The Family and Medical Leave Act (FMLA) provides up to 12 weeks of unpaid, job-protected leave per year for serious health conditions, including depression. You qualify if you’ve worked for your employer for at least 12 months, logged at least 1,250 hours in the past year, and work at a location where the company has 50 or more employees within 75 miles. Public agencies and public or private schools are covered regardless of size. FMLA leave can be taken all at once or intermittently, meaning you could use it for recurring bad days rather than a single block of time.
The Americans with Disabilities Act covers depression as well. Under the ADA, your employer cannot fire you, deny you a promotion, or force you to take leave simply because you have a mental health condition. You also have the right to request reasonable accommodations. These might include a modified work schedule so you can attend therapy appointments, a quieter workspace, written instructions instead of verbal ones, permission to work from home, or a specific shift assignment. The accommodation process is a conversation, not a demand, but your employer is required to engage with it in good faith.
Handling Guilt and Overthinking
Depression lies to you about your own legitimacy. You might feel like you’re “not sick enough” because you don’t have a fever or a visible injury. But depression is a medical condition that affects concentration, energy, sleep, appetite, and your ability to function. A day when you physically cannot get out of bed or focus on basic tasks is a day when you are genuinely unwell. Sick leave exists for exactly this.

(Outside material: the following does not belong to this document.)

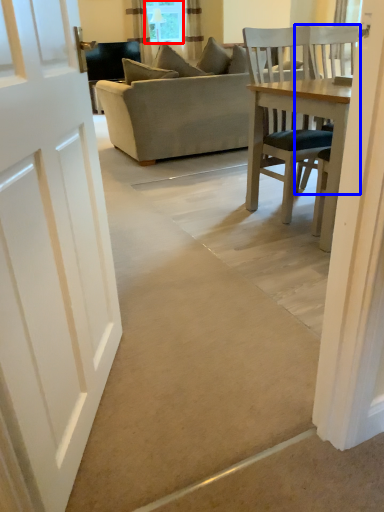
Question: Which point is further to the camera, window screen (highlighted by a red box) or chair (highlighted by a blue box)?

Choices:
 (A) window screen
 (B) chair

Answer: (A)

If guilt is making you spiral about the message you sent, remind yourself of two things. First, your coworkers have called in sick before and you probably didn’t spend the day questioning whether they were “really” ill. Second, working through a severe depressive episode often means producing poor-quality work, missing things, and delaying your recovery. Taking the day is frequently the more responsible choice.
If Depression Is Affecting Your Work Long-Term
Repeated sick days can become stressful on their own, adding work guilt on top of an already difficult condition. If depression is a recurring issue, it’s worth considering a more sustainable approach than calling out day by day.

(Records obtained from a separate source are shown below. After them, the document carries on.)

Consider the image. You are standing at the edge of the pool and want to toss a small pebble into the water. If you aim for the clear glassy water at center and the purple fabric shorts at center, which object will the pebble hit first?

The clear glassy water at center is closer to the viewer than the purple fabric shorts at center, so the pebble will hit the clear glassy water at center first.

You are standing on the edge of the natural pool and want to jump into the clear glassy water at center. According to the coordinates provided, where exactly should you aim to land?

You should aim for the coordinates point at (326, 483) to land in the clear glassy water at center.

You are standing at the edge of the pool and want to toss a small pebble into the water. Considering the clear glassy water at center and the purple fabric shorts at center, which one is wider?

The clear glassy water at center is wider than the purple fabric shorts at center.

Requesting ADA accommodations is one route. You don’t need to wait until things are critical. A schedule adjustment, remote work option, or restructured workload can reduce the number of days depression makes work impossible in the first place. To start the process, you typically submit a request to HR or your manager, and your employer may ask for documentation from a healthcare provider confirming you have a condition that qualifies. They cannot, however, demand your full psychiatric history or details of therapy sessions. The documentation only needs to address how your condition affects your ability to perform your specific job functions.
If your depression becomes severe enough that you can’t work for weeks or months, short-term disability benefits may apply depending on your employer’s insurance. Qualifying typically requires medical documentation from a physician or psychologist, including your diagnosis, symptoms, treatment history, medications and their effects, and an assessment of how long you’ll need to be off work. For Social Security disability, the bar is higher: depressive disorder must be characterized by at least five symptoms from a specific list (depressed mood, diminished interest in activities, sleep disturbance, decreased energy, difficulty concentrating, and others), and those symptoms must significantly limit your ability to function.
None of these steps require you to justify your depression to coworkers or explain yourself in detail to your boss. The systems are designed to work through HR and medical professionals, keeping your personal health information out of everyday workplace conversations. Use them if you need them.